There is a lot to glean from a title like Everything I Thought It Was, especially from an artist like Justin Timberlake, who returns today with his fifth album in a 22-year solo career. He usually waits at least five years to put out an album, making each Timberlake release a big event. But the weight he carries in 2024 is a lot different than each of those prior records, and Everything I Thought It Was — based on title alone — signaled a more introspective, mature return.
Its past tense phrasing suggested that Timberlake was indeed living in the present, looking back on 30 years in show business and coming to terms with his public-facing identity, his relationships, his successes and mistakes, and perhaps, his pain. After all this time away, would this be the course-correcting album from JT that might just rope us back on his side?
From the first song of Everything I Thought It Was, the hometown-referencing “Memphis,” it sounds like that’s the album he sought to make. “Who cares if you get lonely long as you’re famous?,” Timberlake rhetorically asks, later singing, “Who cares if there’s too much on your plate?/ Don’t make no mistakes and hide your pain.” He sounds slightly weakened, his passionate tenor muted for the sake of droll, hip-hop-adjacent narration.

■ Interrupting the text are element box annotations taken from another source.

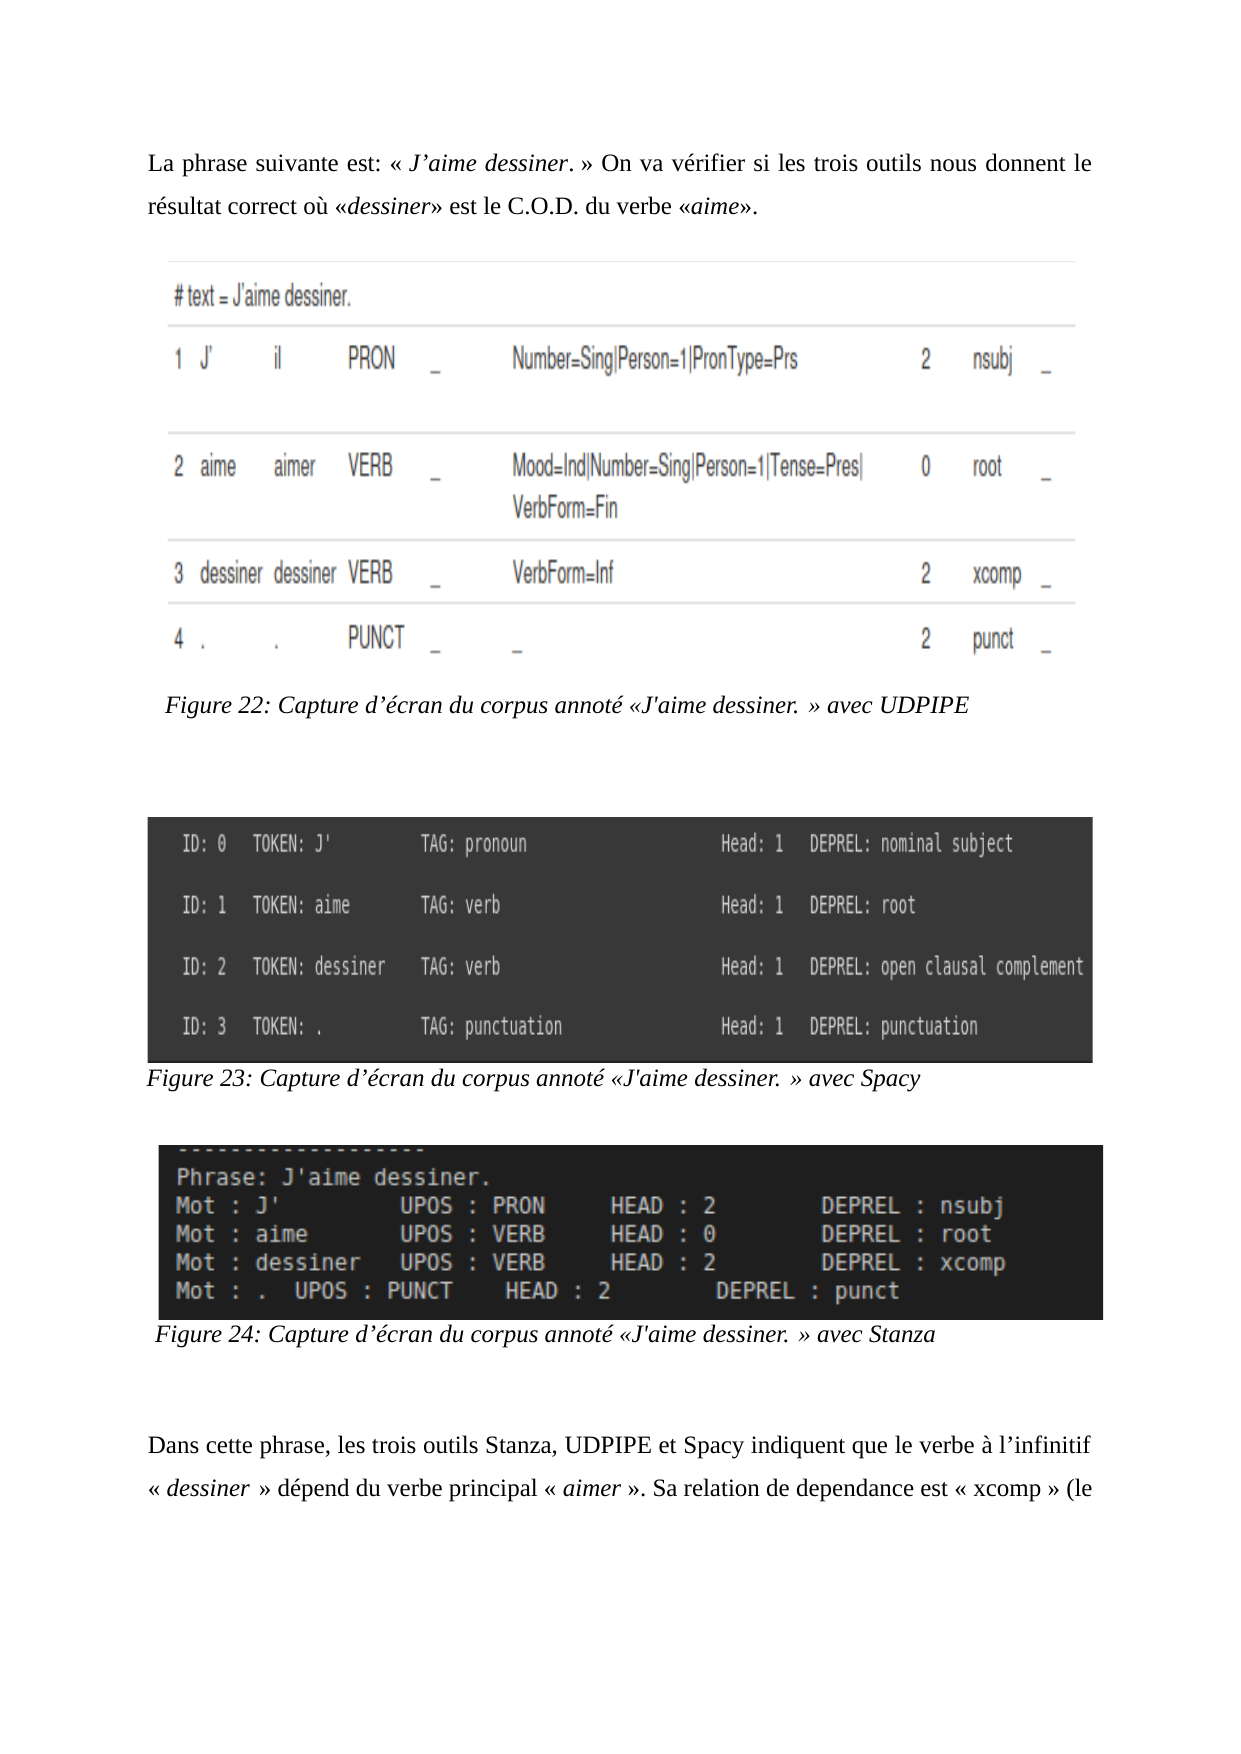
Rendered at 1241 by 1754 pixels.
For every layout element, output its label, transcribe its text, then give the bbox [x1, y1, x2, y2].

text Figure 18: Capture d’écran du corpus annoté «J'aime dessiner. » avec UDPIPE [165, 691, 1076, 719]
text La phrase suivante est: « J’aime dessiner. » On va vérifier si les trois outils nous donnent le résultat correct où «dessiner» est le C.O.D. du verbe «aime». [148, 148, 1092, 219]
picture [147, 817, 1093, 1063]
text Figure 19: Capture d’écran du corpus annoté «J'aime dessiner. » avec Stanza [155, 1145, 1107, 1348]
text Dans cette phrase, les trois outils Stanza, UDPIPE et Spacy indiquent que le verbe à l’infinitif « dessiner » dépend du verbe principal « aimer ». Sa relation de dependance est « xcomp » (le [148, 1430, 1092, 1502]
picture [164, 261, 1076, 691]
text Figure 23: Capture d’écran du corpus annoté «J'aime dessiner. » avec Spacy [146, 817, 1094, 1092]
picture [158, 1145, 1104, 1320]
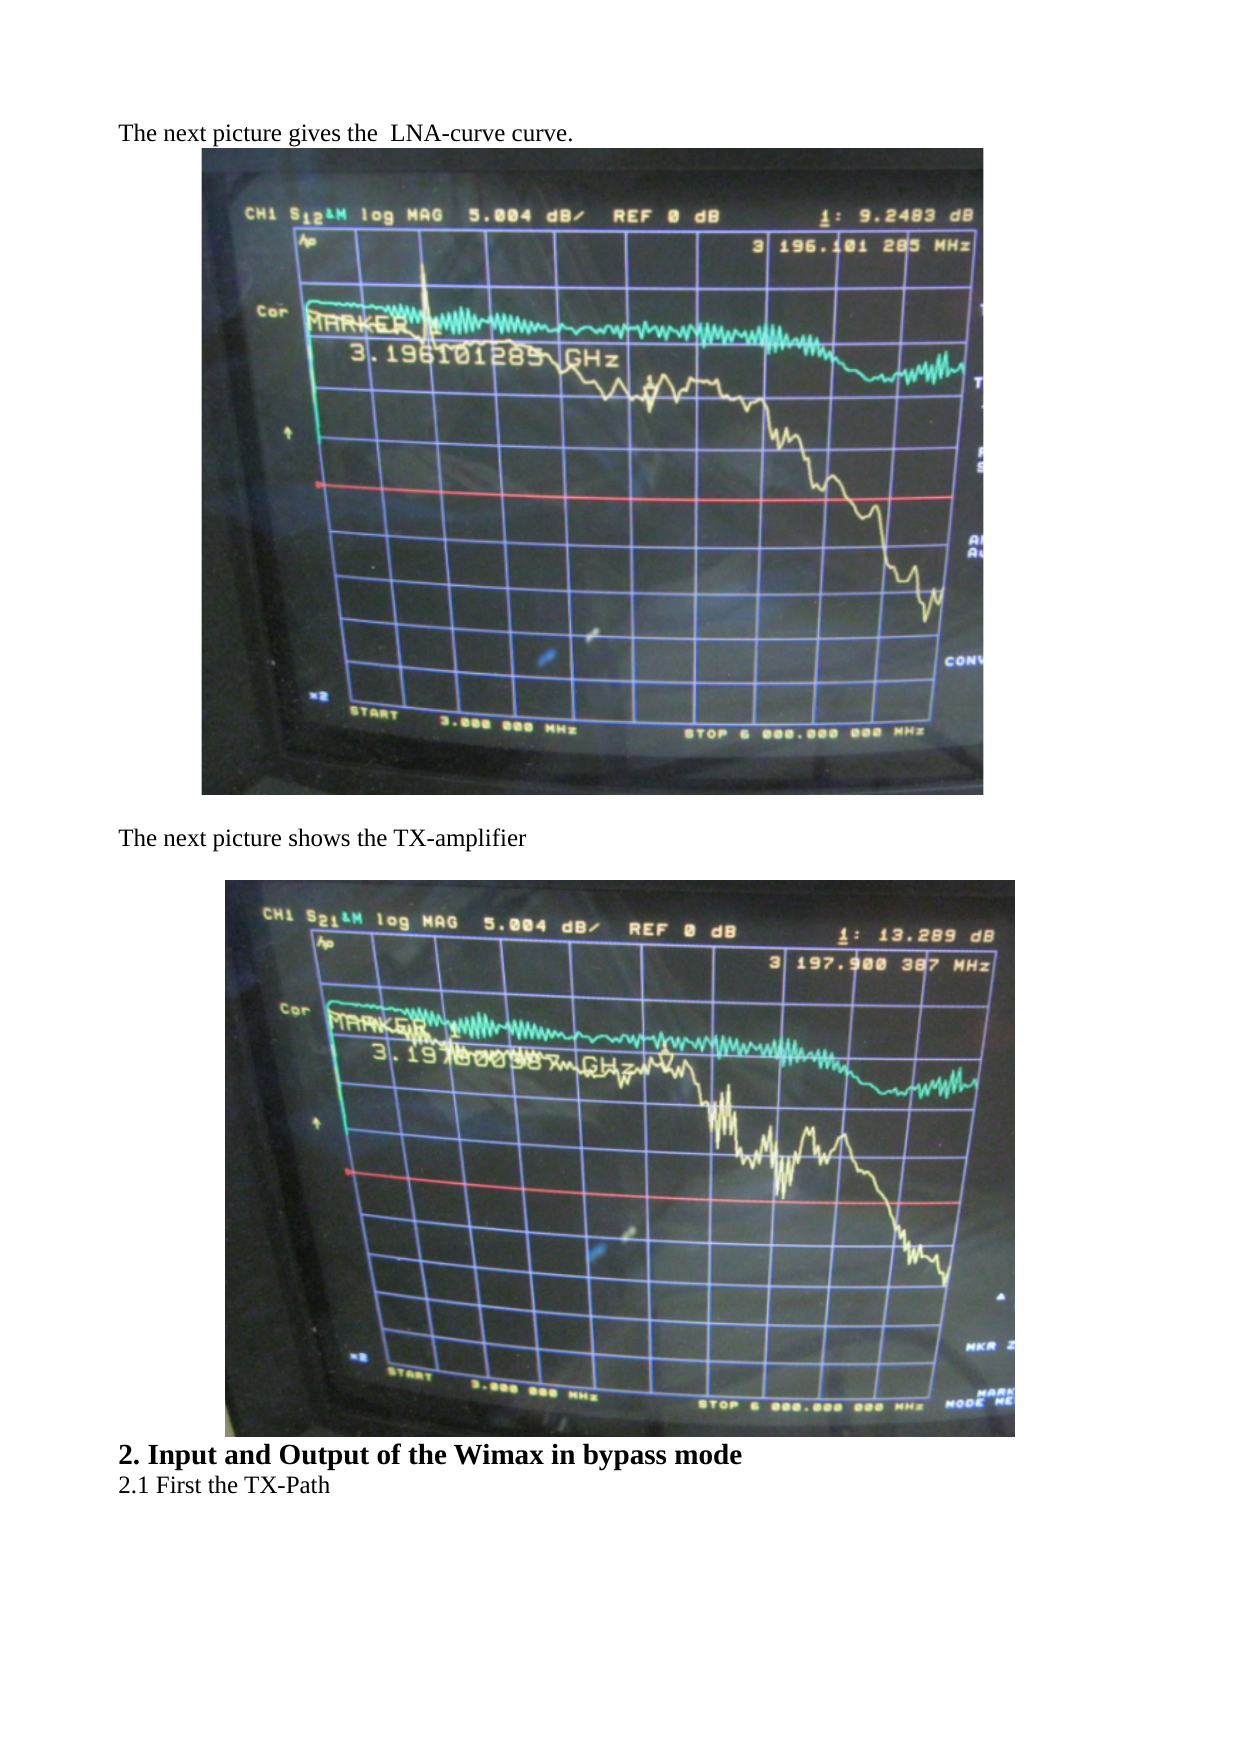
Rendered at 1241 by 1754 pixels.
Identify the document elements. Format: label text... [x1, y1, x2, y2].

text 2. Input and Output of the Wimax in bypass mode [118, 1064, 1122, 1471]
text The next picture gives the LNA-curve curve. [118, 118, 1122, 147]
picture [225, 880, 1015, 1437]
text 2.1 First the TX-Path [118, 1471, 1122, 1499]
picture [201, 148, 984, 795]
text The next picture shows the TX-amplifier [118, 823, 1122, 852]
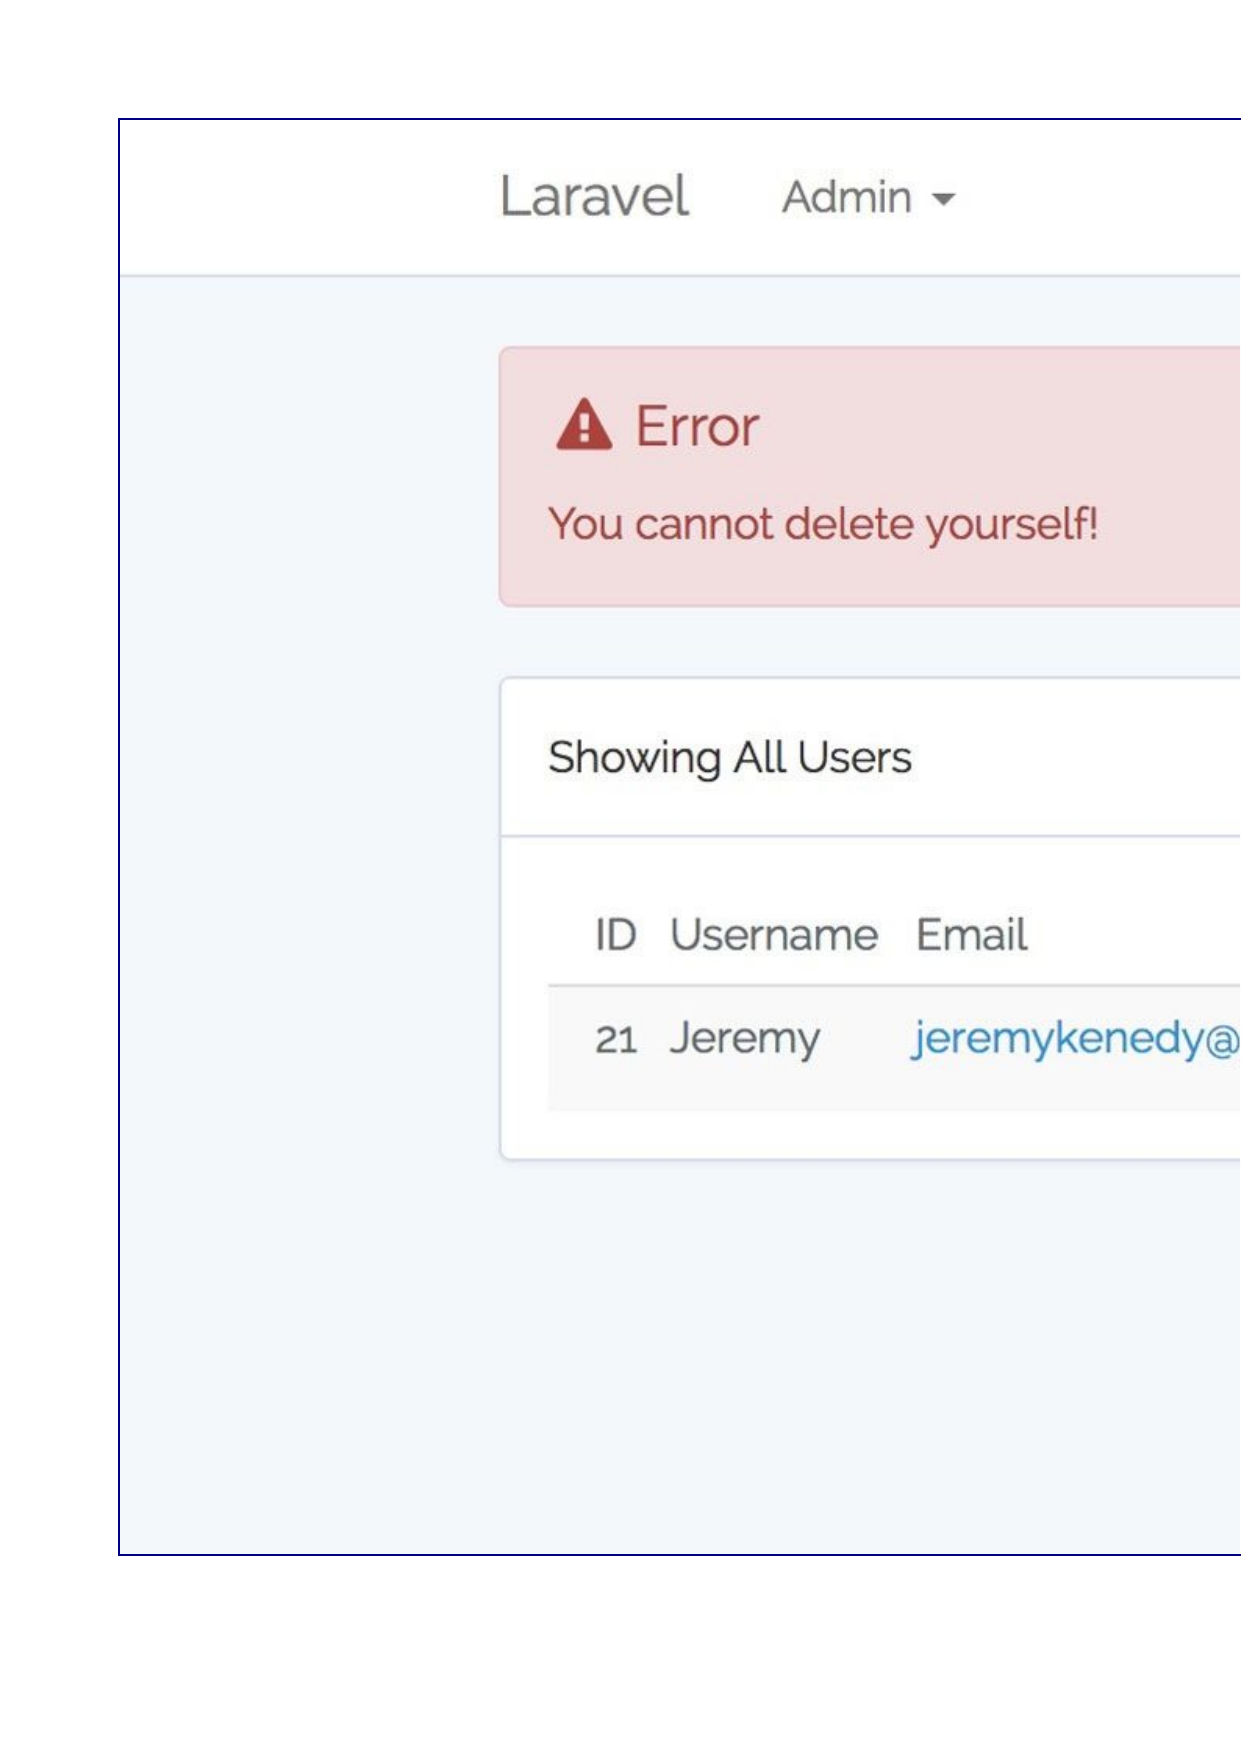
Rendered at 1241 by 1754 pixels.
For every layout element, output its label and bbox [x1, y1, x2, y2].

picture [120, 120, 1241, 1554]
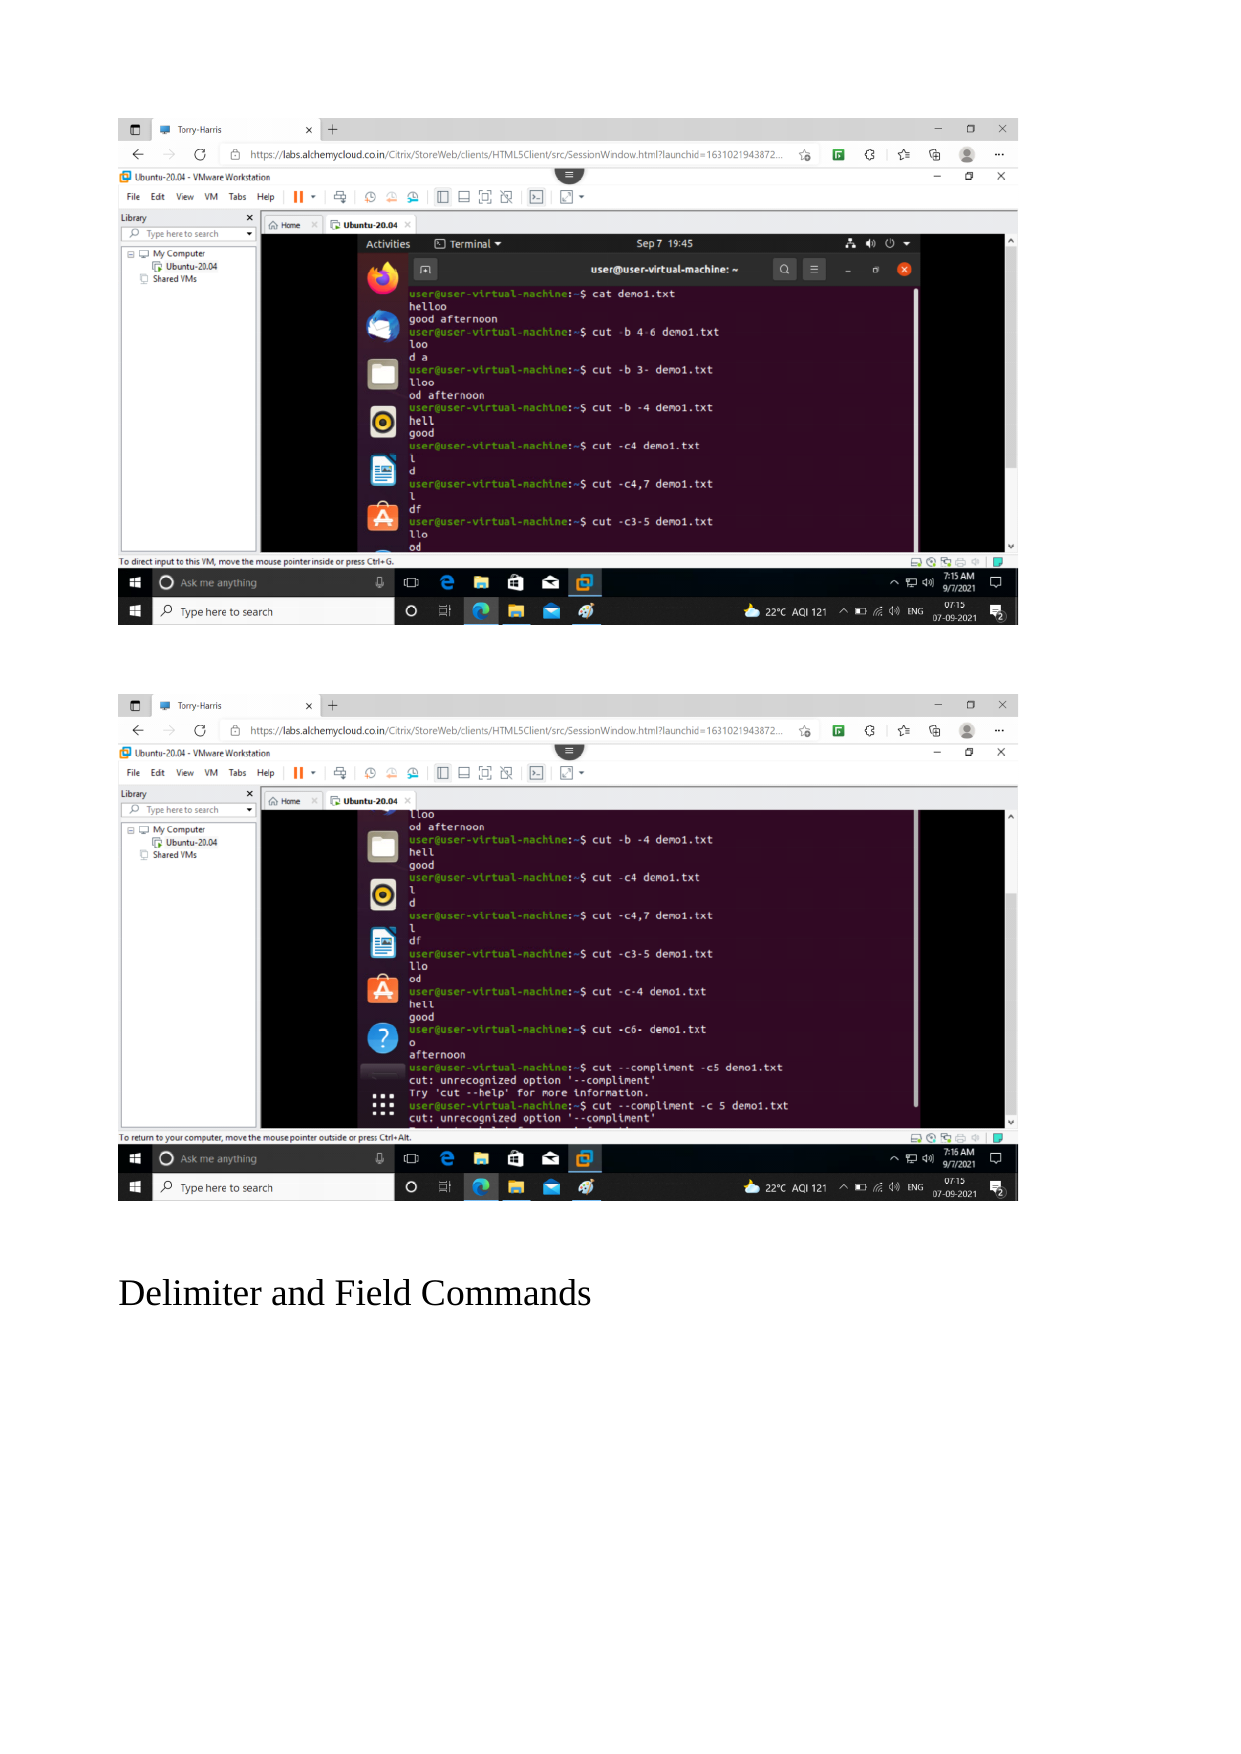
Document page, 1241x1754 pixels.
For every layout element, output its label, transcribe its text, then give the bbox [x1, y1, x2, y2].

The song overall is a bit flat, but the ideas behind it — that Timberlake was sold an unattainable ideal when he began on this journey — are definitely intriguing. For a former boy band star who has been (appropriately) criticized for his complicity in the early 2000s misogyny that took serious tolls on Britney Spears and Janet Jackson, there’s a lot to unpack. Timberlake got famous very, very young, and it’s undeniable that he was fed toxic, psyche-altering messages from the men in his life, from executives, from dance and vocal coaches, from producers, from his own peers, from the culture at large.
Based on title and the album’s first track, you’d think Timberlake would keep up his end of the bargain and lay bare a little bit more of himself. He does not. The rest of the album is as vanilla as it gets, so much so that it makes the Americana/folk-pop/country/soul rebrand from 2018’s Man of the Woods feel, somehow, more ambitious. The only ambitious thing about Everything I Thought It Was is its tracklist, whose 18 songs clock in at a laborious 77 minutes.
There are some lightly revealing lyrical concepts about loneliness (“Alone”), getting older (“Paradise”), and generally feeling hopeless (“Drown”). But for the most part, every song on Everything I Thought It Was is either about having great sex, throwing down in the club, being in love, or feeling wronged by an ex, in the same vein as two actually good Justin Timberlake songs, “Cry Me a River” and “What Comes Around (Goes Around).”